- [TASK INSTRUCTIONS]: Every entry needs to be repeated exactly, with nothing left out.

- [DATA EXCERPTS]:
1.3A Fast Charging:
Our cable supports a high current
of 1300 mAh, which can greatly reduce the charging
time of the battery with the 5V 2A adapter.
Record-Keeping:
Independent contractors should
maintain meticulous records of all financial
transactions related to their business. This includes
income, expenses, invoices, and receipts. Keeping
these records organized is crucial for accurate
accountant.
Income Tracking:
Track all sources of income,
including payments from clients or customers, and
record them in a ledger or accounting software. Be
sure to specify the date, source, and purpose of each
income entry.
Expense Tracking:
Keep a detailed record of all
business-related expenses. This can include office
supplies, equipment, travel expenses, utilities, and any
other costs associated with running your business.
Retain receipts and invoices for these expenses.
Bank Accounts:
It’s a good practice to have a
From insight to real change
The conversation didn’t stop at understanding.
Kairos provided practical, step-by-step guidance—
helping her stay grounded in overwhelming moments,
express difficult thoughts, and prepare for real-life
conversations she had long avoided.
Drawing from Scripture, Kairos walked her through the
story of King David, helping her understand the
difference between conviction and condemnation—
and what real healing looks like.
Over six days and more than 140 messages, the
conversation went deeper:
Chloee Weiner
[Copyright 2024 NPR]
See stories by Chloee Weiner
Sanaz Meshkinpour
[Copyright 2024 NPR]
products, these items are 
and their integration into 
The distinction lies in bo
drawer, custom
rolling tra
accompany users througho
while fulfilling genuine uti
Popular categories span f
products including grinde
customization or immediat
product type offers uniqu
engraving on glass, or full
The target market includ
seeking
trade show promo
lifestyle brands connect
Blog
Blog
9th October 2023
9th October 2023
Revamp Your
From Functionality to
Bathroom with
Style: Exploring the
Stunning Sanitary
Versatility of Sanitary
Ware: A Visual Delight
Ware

- [THE ANSWER]:
1.3A Fast Charging:
Our cable supports a high current
of 1300 mAh, which can greatly reduce the charging
time of the battery with the 5V 2A adapter.
Record-Keeping:
Independent contractors should
maintain meticulous records of all financial
transactions related to their business. This includes
income, expenses, invoices, and receipts. Keeping
these records organized is crucial for accurate
accountant.
Income Tracking:
Track all sources of income,
including payments from clients or customers, and
record them in a ledger or accounting software. Be
sure to specify the date, source, and purpose of each
income entry.
Expense Tracking:
Keep a detailed record of all
business-related expenses. This can include office
supplies, equipment, travel expenses, utilities, and any
other costs associated with running your business.
Retain receipts and invoices for these expenses.
Bank Accounts:
It’s a good practice to have a
From insight to real change
The conversation didn’t stop at understanding.
Kairos provided practical, step-by-step guidance—
helping her stay grounded in overwhelming moments,
express difficult thoughts, and prepare for real-life
conversations she had long avoided.
Drawing from Scripture, Kairos walked her through the
story of King David, helping her understand the
difference between conviction and condemnation—
and what real healing looks like.
Over six days and more than 140 messages, the
conversation went deeper:
Chloee Weiner
[Copyright 2024 NPR]
See stories by Chloee Weiner
Sanaz Meshkinpour
[Copyright 2024 NPR]
products, these items are 
and their integration into 
The distinction lies in bo
drawer, custom
rolling tra
accompany users througho
while fulfilling genuine uti
Popular categories span f
products including grinde
customization or immediat
product type offers uniqu
engraving on glass, or full
The target market includ
seeking
trade show promo
lifestyle brands connect
Blog
Blog
9th October 2023
9th October 2023
Revamp Your
From Functionality to
Bathroom with
Style: Exploring the
Stunning Sanitary
Versatility of Sanitary
Ware: A Visual Delight
Ware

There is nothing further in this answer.